Over the past week, there was one 24-hour alcohol prohibition, five three-day and five 90-day Immediate Roadside Prohibitions issued

Tis the season for the RCMP CounterAttack program.

Vernon-North Okanagan RCMP got a bit of a head start on the Dec. 1 target date.

Over the past week, there was one 24-hour alcohol prohibition, five three-day and five 90-day Immediate Roadside Prohibitions (IRPs) issued, seven vehicles were impounded and two people were arrested for impaired driving.

“There was a bit of a road check on the weekend, slightly ahead of the Dec. 1 start date,” said Vernon-North Okanagan RCMP spokesperson Gord Molendyk. “At any given time now, you can start to see the CounterAttack road checks.”

The numbers from the past week, said Molendyk, are likely indicative of the numbers local Mounties will see during the CounterAttack campaign.

“There are individuals out there who figure they’ll take a chance and it costs them,” he said. “You just need to plan ahead.
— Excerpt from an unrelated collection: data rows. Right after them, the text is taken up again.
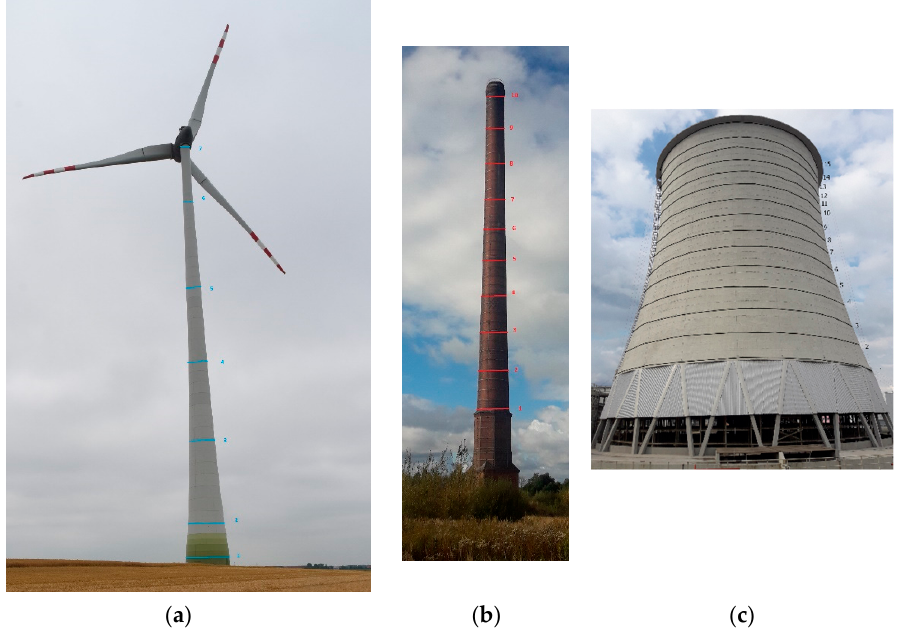
Figure 1. Photographs of ( a ) wind turbine tower, ( b ) smokestack, and ( c ) cooling tower with the measurement levels.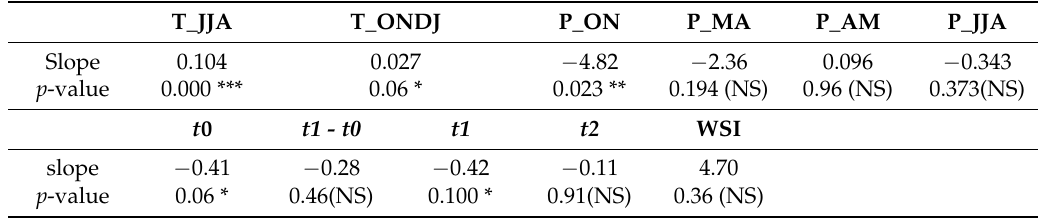
Table 5. Temporal trend in climate variables (temperatures for June, July, and August (T_JJA), October, November, December, and January (T_ONDJ)), precipitations for October and November (P_ON), March and April (P_MA), April and May (P_AM), and June, July, and August (P_JJA), and the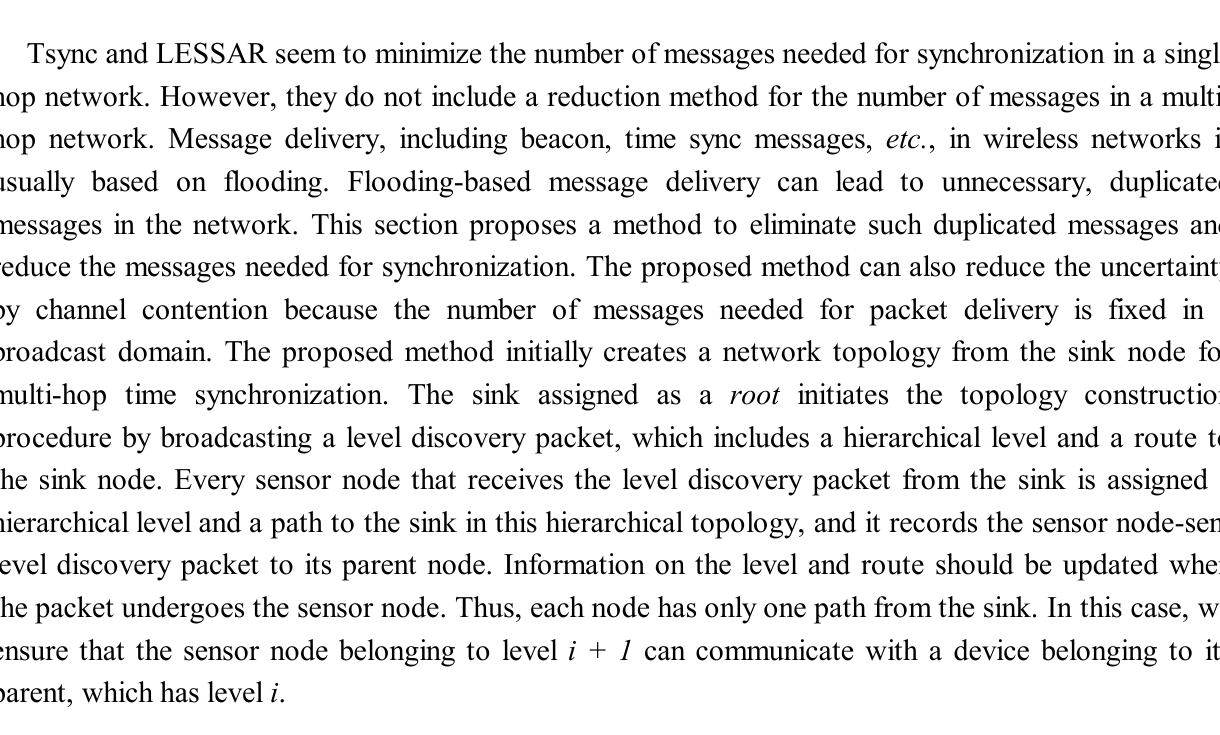
Figure 6. Topology construction procedure for multi-hop time synchronization. (a) Level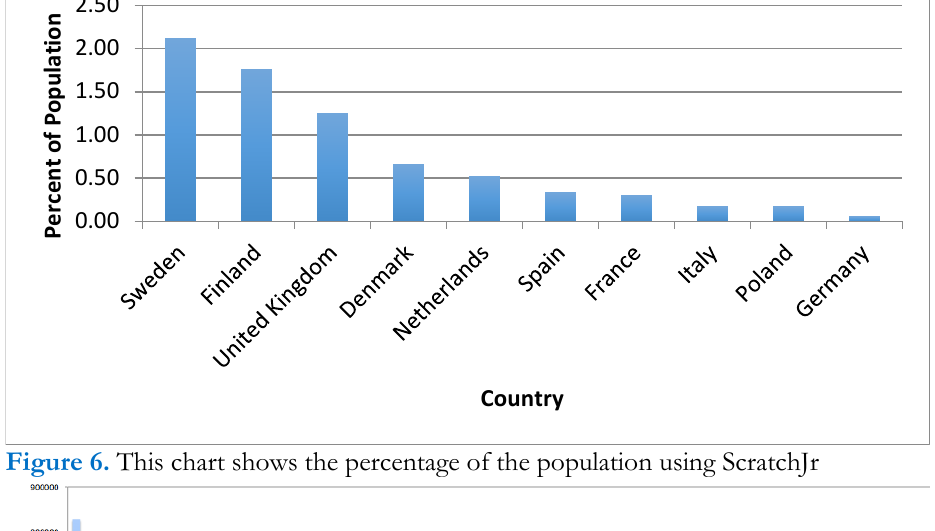
Figure 6. This chart shows the percentage of the population using ScratchJr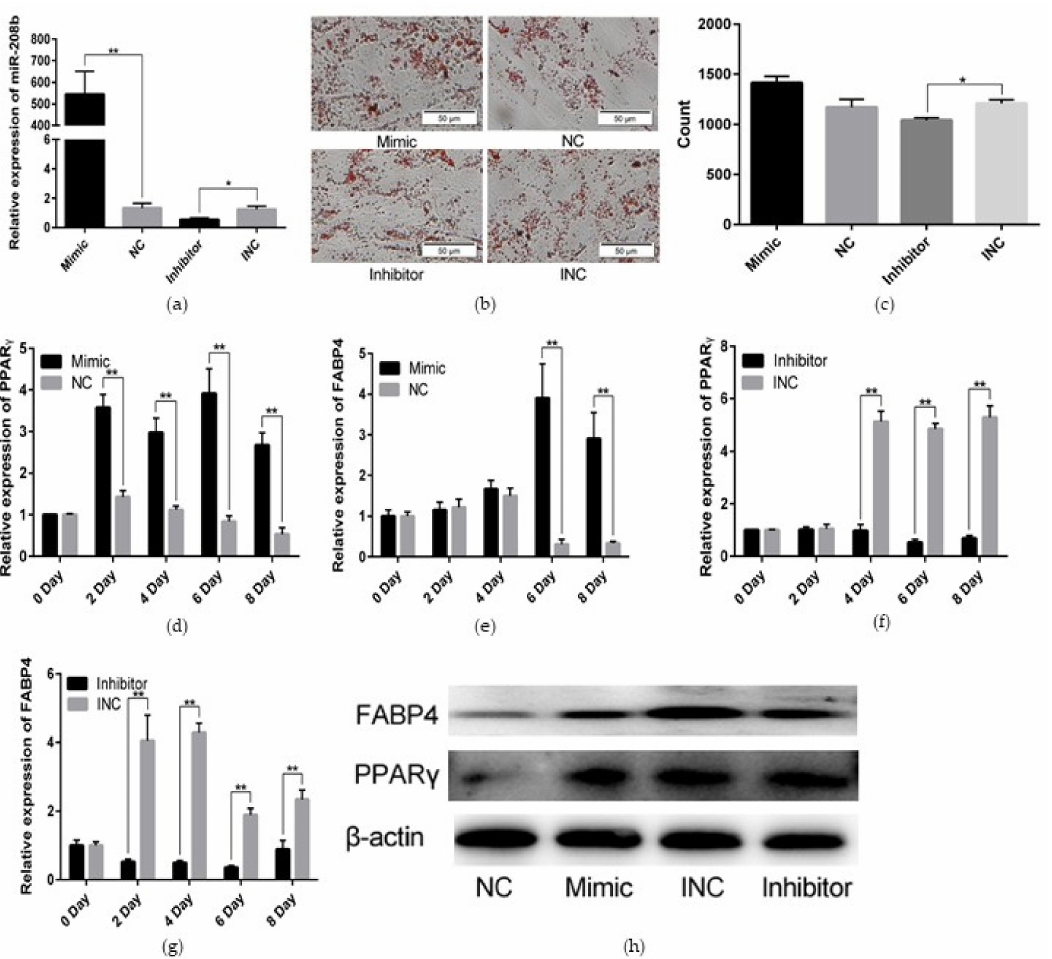
Figure 2. miR-208b promotes rabbit preadipocyte differentiation. ( a ) Transfection efficiency detection of miR-208b mimic and miR-208b inhibitor. ( b ) Oil Red O staining of lipid droplets after 8 days of transfection. ( c ) The number of lipid droplets ( n = 3) after 8 days of transfection. ( d , e ) The relative expression levels of PPAR γ and FABP4 in rabbit preadipocyte induced differentiation at 0, 2, 4, 6, and 8 days after transfecting with miR-208b mimic and NC. ( f , g ) The relative expression levels of PPAR γ and FABP4 in rabbit preadipocyte induced differentiation at 0, 2, 4, 6, and 8 days after transfecting with miR-208b inhibitor and INC. ( h ) PPAR γ and FABP4 protein levels during preadipocyte differentiation after transfecting with NC, miR-208b mimic, INC, and miR-208b inhibitor. The data are presented as means ± SEM ( n = 9). * p < 0.05; ** p <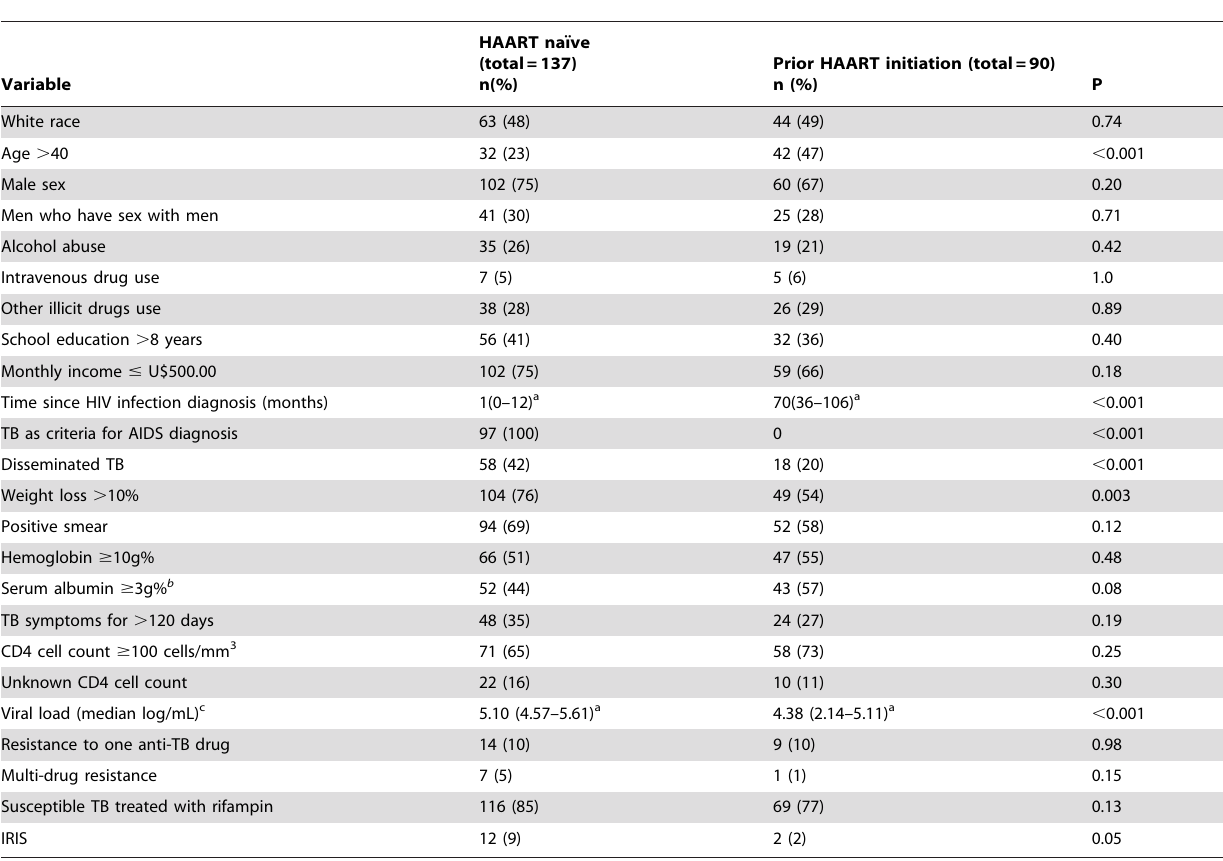
Table 4. Distribution of Variables According to HAART Status at Baseline.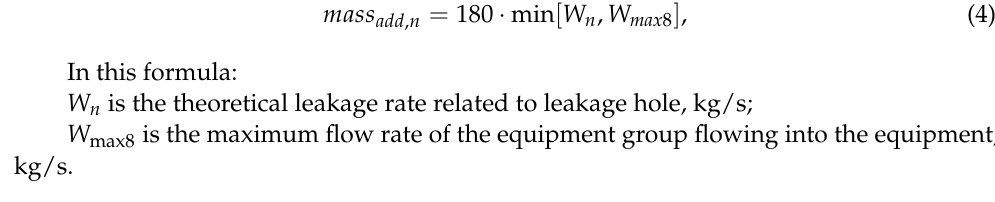
Table 3. Assumptions for calculating the liquid inventory in the equipment.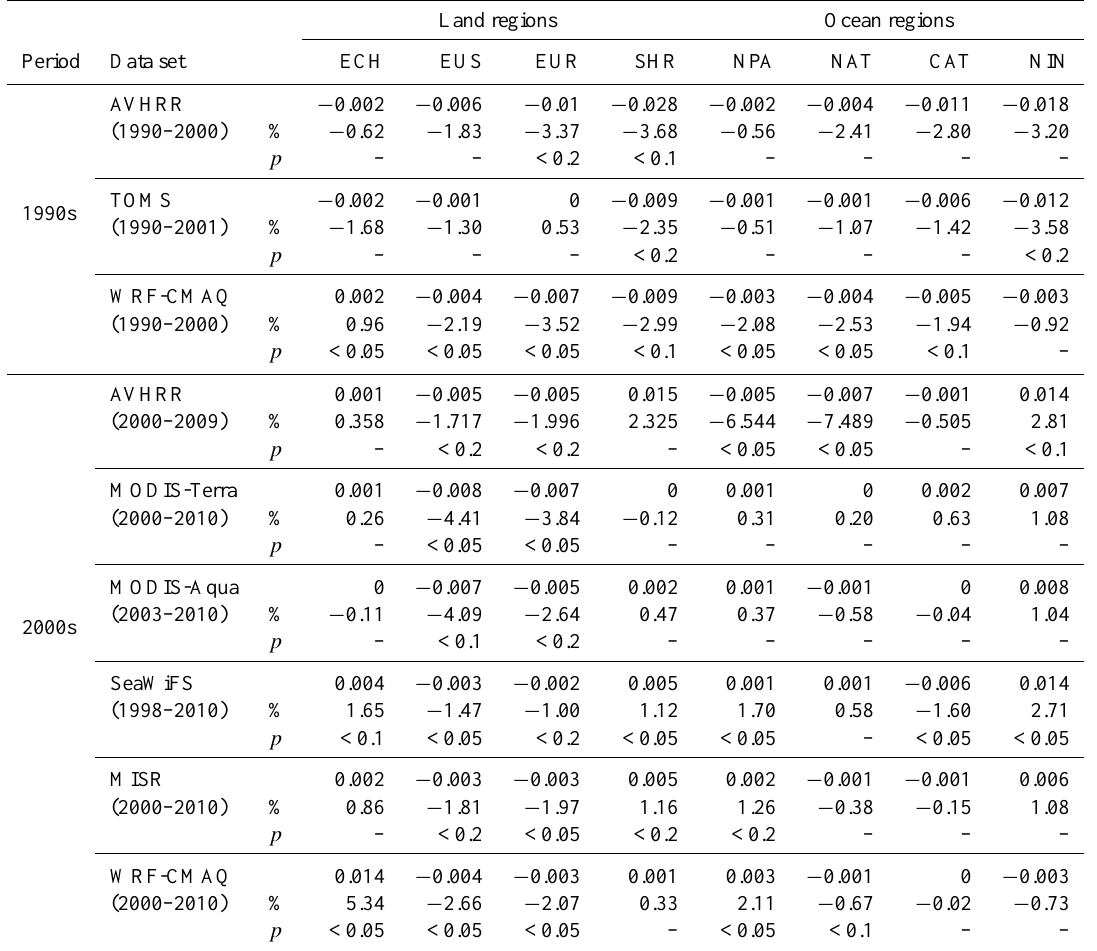
Table 2. Trends in regional AOD from satellite retrievals and the WRF-CMAQ model. Land regions Ocean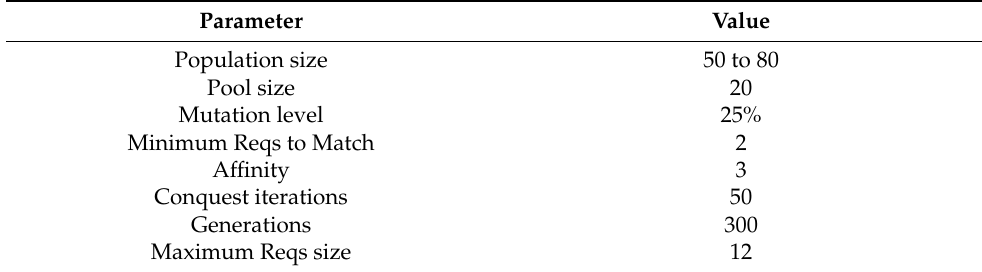
Table 6. Main GA parameters used in experiments.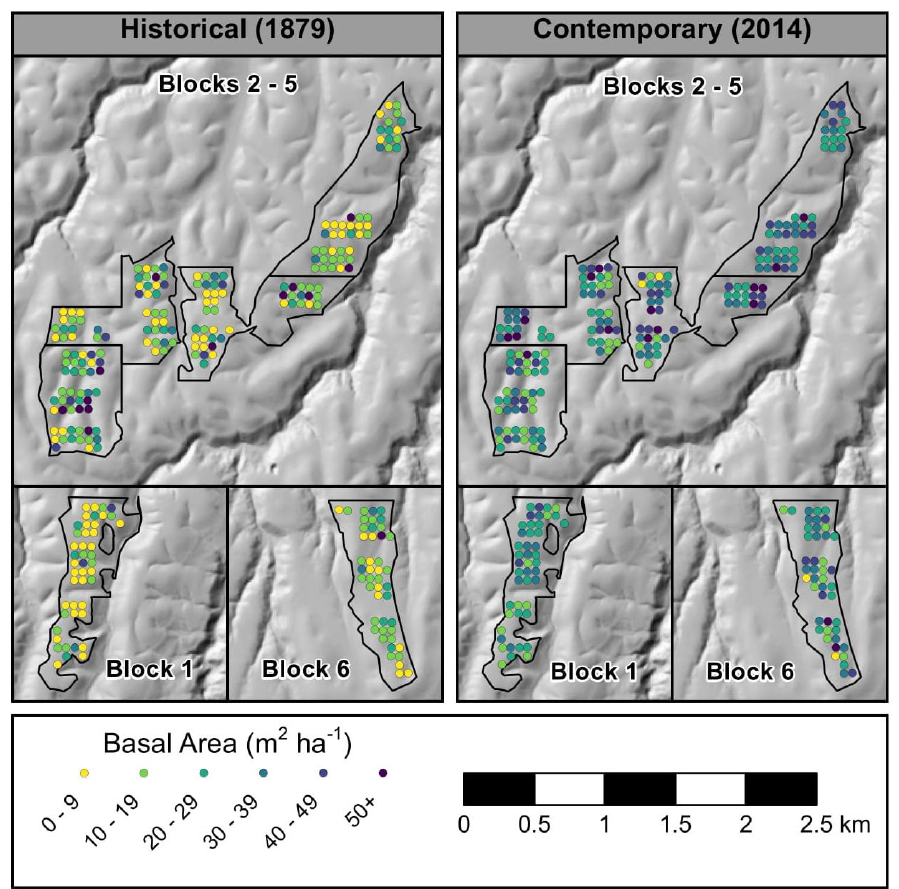
Figure 4. Maps of historical ( left ) and contemporary ( right ) basal area. Comparison between the two panels shows an increase in plot–level basal area and spatial homogeneity from 1879 to 2014.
If driving is your livelihood and you’re caught drinking and driving, it could really affect you for some time.”

Molendyk added that the road checks are done for safety reasons.

“We want people to get through the Christmas season without injuries or death,” he said. “That’s why CounterAttack is here.”

This year marks the 35th anniversary of the start of the CounterAttack road checks in B.C.

In 1976, the year before the program started, more than 300 people were killed in impaired-related crashes every year in our province.

While attitudes towards drinking and driving have changed considerably since then, an average of 113 lives are still lost each year and impaired driving remains the second leading cause of car crash fatalities in B.C.

“The CounterAttack program is a remarkable initiative that has helped save countless lives, but we still have work to do,” said Mary Polak, minister of transportation and infrastructure. “The reality is 31 per cent of fatal crashes that occur every year in B.C. involve impaired driving. These are tragedies we can all help to prevent. When you celebrate this holiday season with your family and friends, make sure you plan ahead for a safe ride home.”

As Molendyk said, the Christmas season is here, and parties have already started.

If your festivities involve alcohol, arrange for a designated driver or use other safe options to get home safely — call a taxi, take transit or call a sober friend. Regional statistics:

ICBC reports that, on average, 36 people are killed each year in the Southern Interior in impaired-related crashes.

Annual averages are from 2007-2011 using police-reported data.

Impaired-driving related data includes alcohol, illegal drugs and medicine.